INSTRUCTIONS FOR THE TASK: You are asked to filter the data below and copy every line holding "notepad".
═══ SUPPLIED ENTRIES ═══
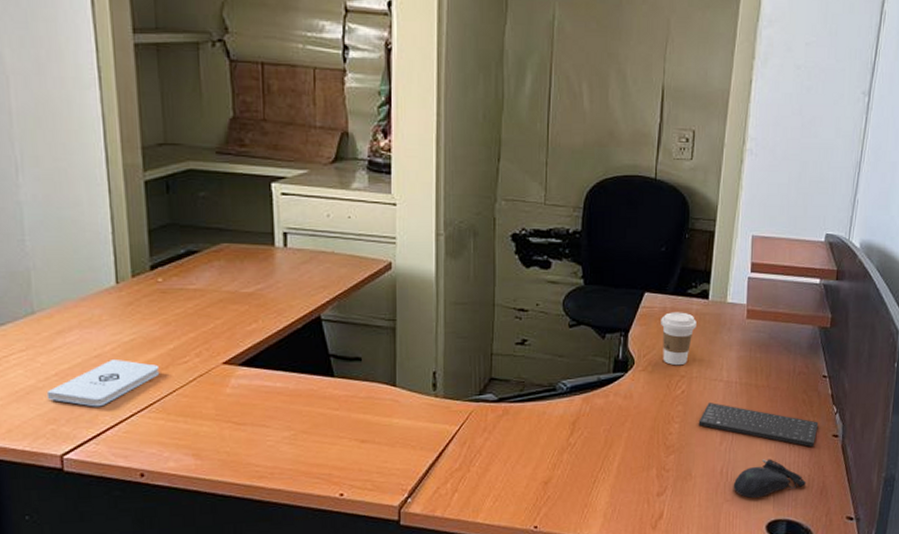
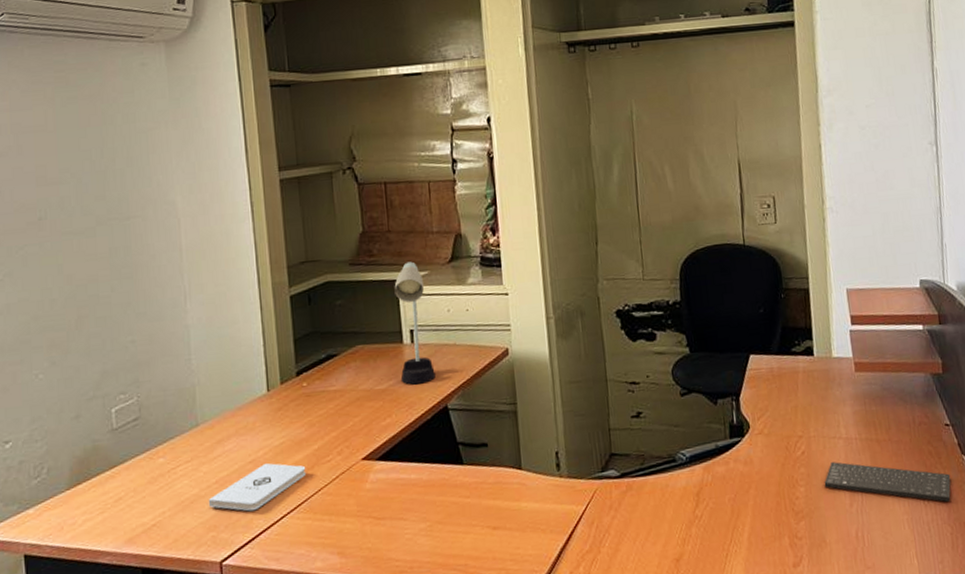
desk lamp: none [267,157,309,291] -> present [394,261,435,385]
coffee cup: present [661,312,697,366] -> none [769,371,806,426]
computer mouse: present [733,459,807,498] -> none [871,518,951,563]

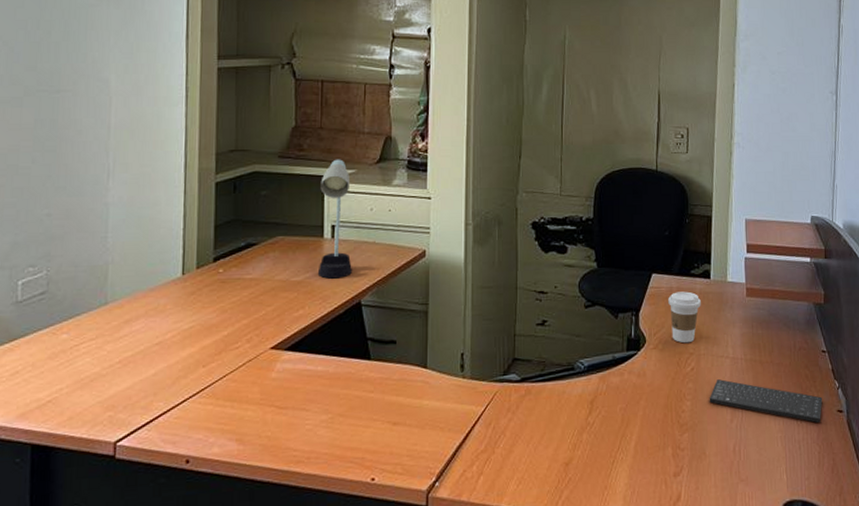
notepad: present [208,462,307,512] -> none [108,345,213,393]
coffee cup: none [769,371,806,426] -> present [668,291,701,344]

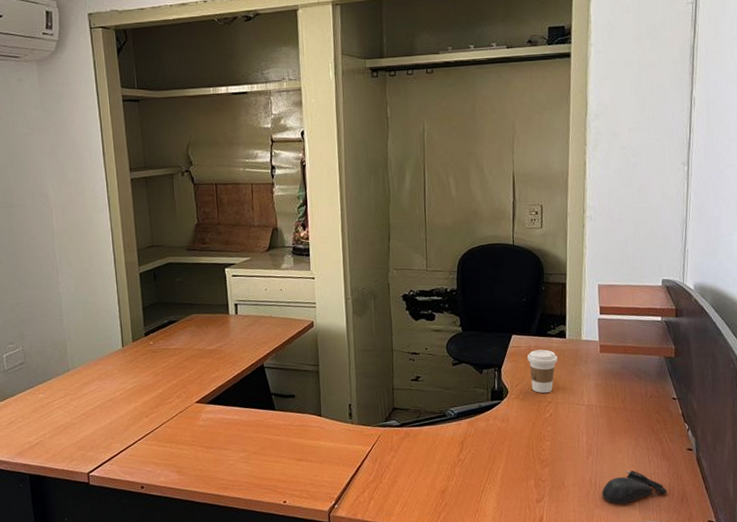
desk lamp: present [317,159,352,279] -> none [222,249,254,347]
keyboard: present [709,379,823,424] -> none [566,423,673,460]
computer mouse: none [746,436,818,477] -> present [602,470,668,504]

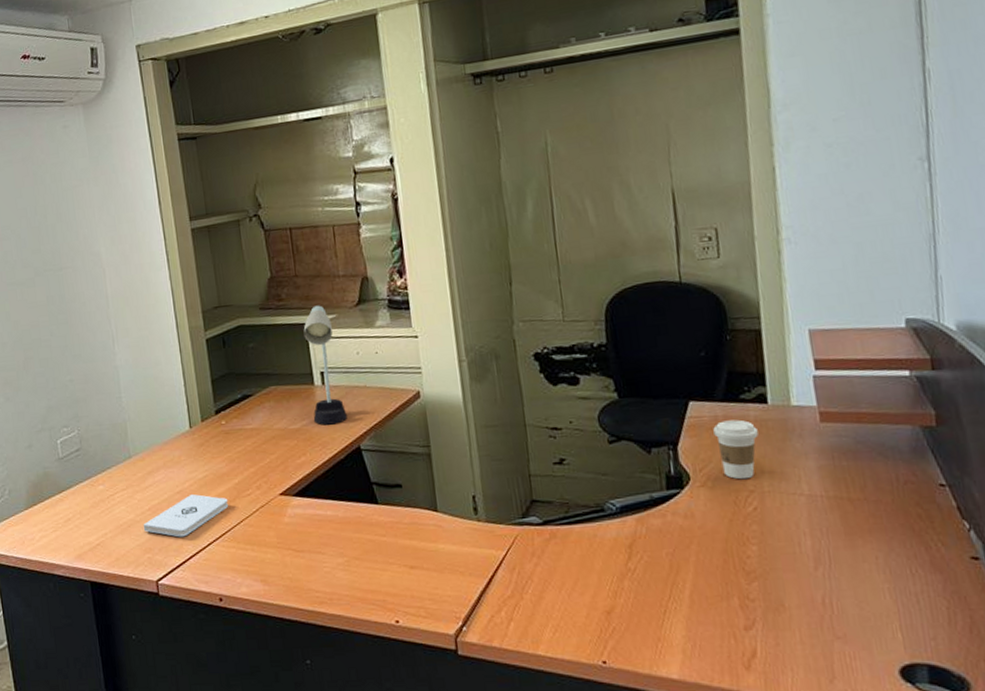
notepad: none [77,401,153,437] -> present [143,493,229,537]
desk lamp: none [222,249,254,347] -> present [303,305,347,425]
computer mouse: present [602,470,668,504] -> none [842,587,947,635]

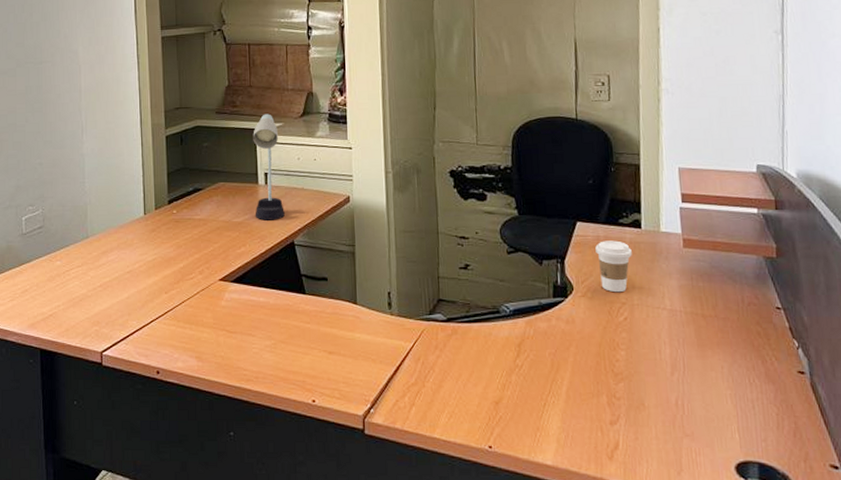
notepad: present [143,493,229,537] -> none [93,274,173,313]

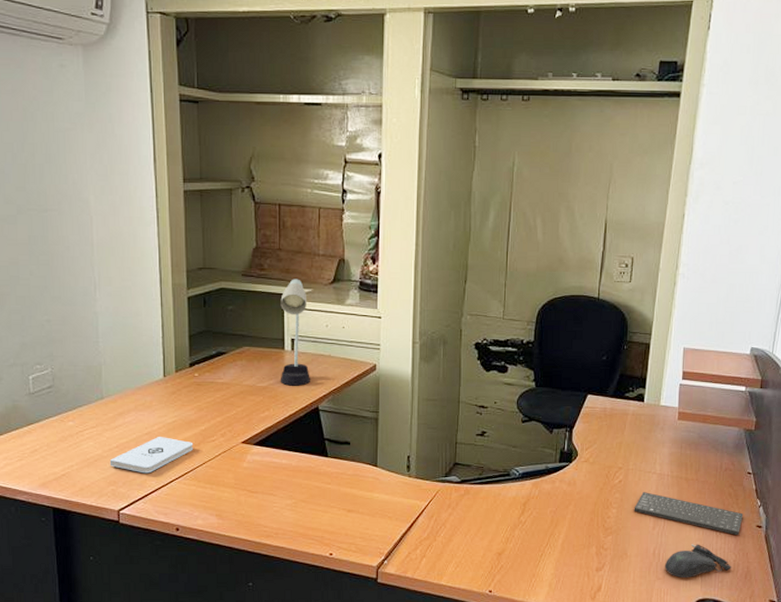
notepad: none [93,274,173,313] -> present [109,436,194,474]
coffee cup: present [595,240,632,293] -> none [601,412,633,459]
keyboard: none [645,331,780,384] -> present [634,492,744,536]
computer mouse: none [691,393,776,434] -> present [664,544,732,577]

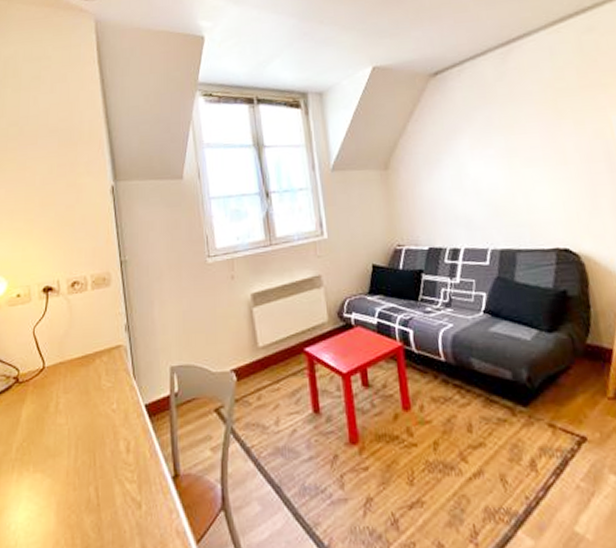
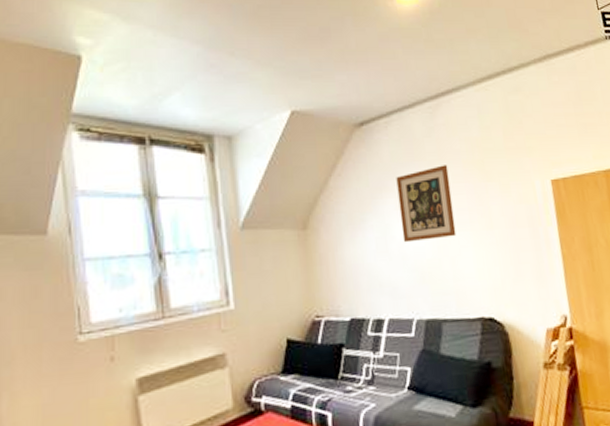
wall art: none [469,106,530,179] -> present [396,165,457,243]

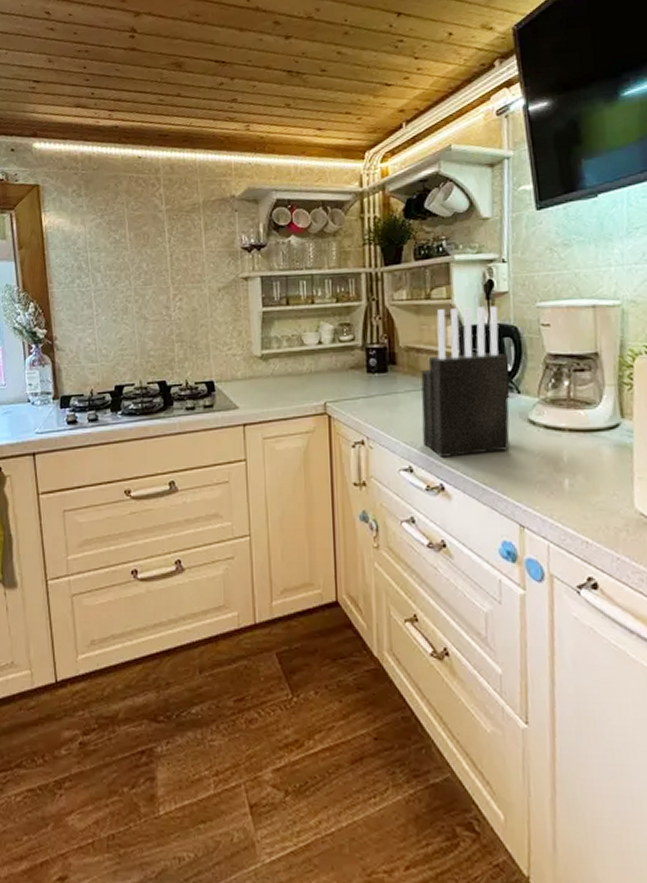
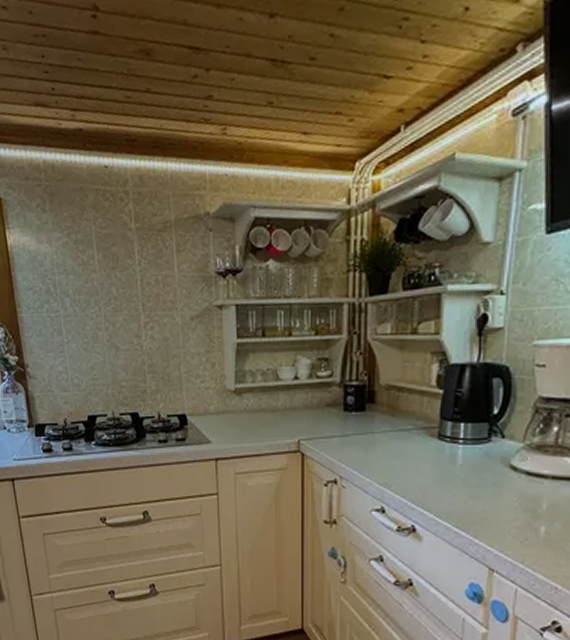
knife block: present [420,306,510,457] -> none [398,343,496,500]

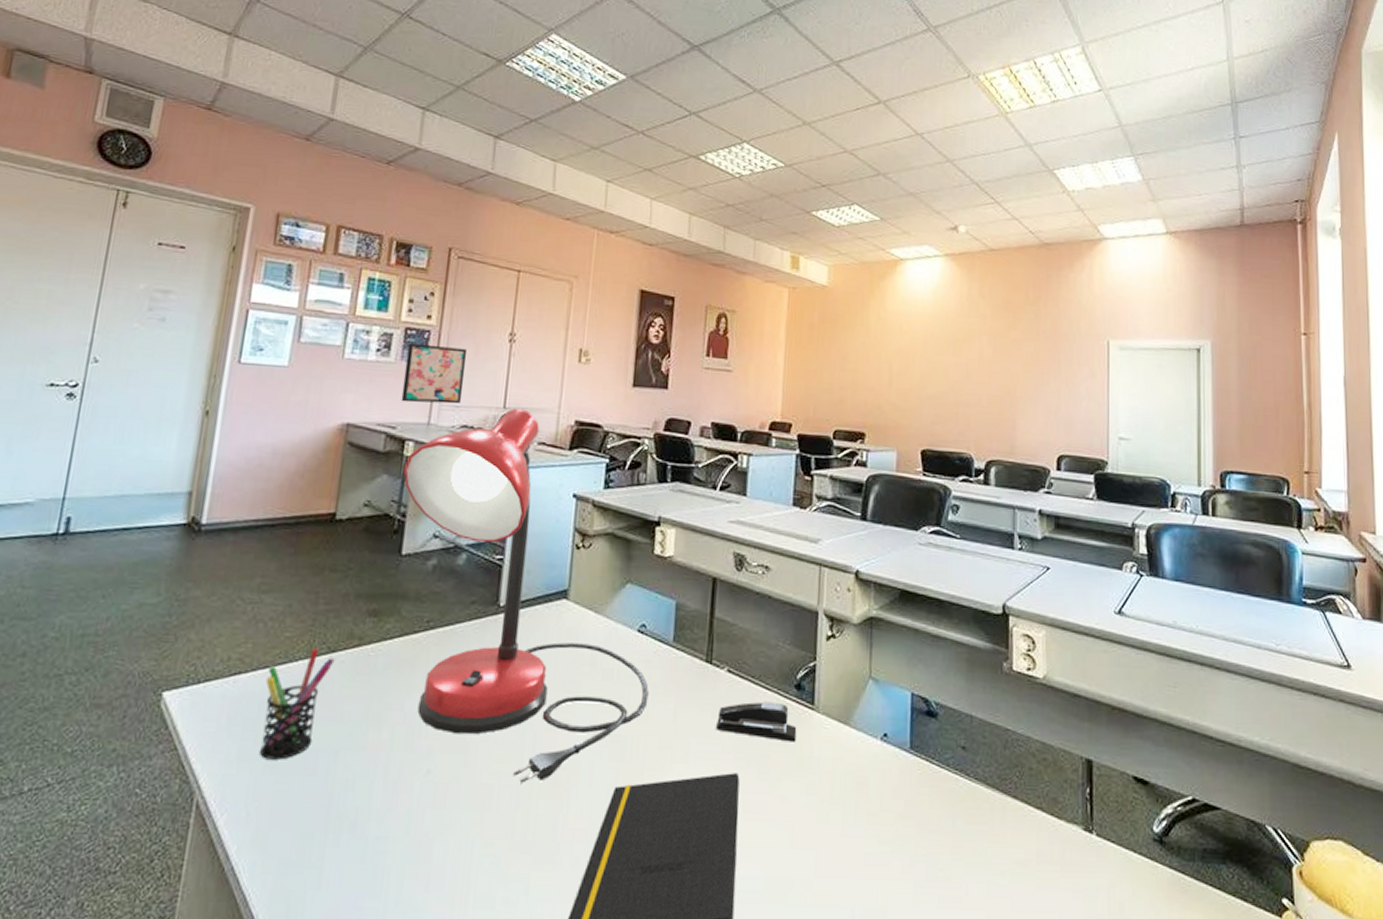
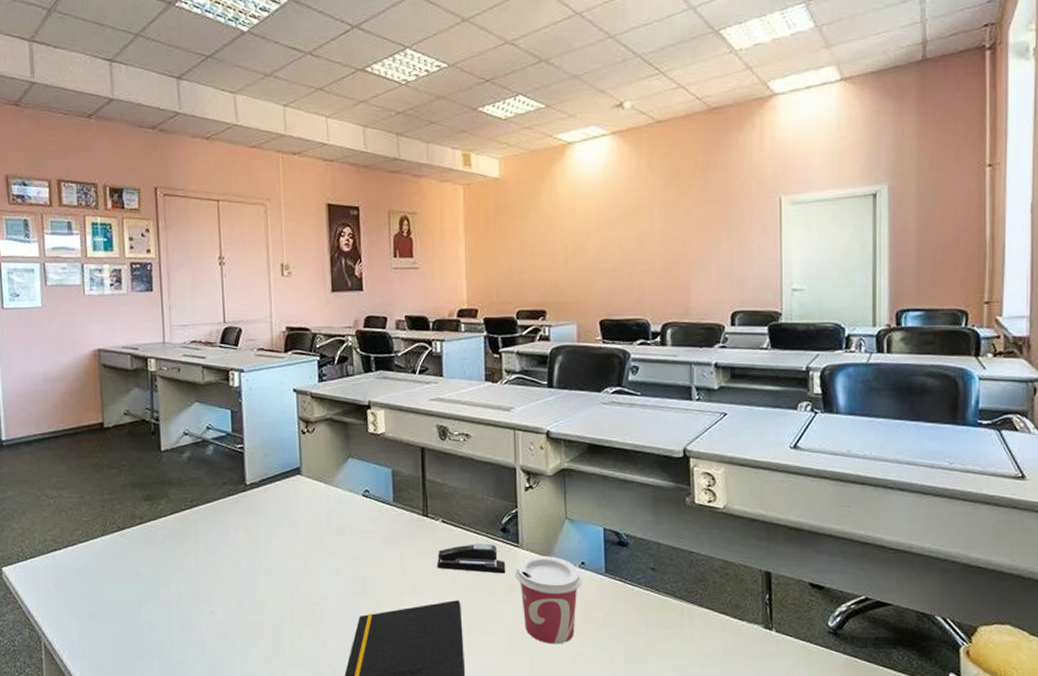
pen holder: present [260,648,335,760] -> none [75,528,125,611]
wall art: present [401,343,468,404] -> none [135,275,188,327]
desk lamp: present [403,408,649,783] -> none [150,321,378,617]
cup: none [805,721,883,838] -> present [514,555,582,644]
═══
WRITTEN RESPONSE:
notepad: present [208,462,307,512] -> none [108,345,213,393]
notepad: none [77,401,153,437] -> present [143,493,229,537]
notepad: present [143,493,229,537] -> none [93,274,173,313]
notepad: none [93,274,173,313] -> present [109,436,194,474]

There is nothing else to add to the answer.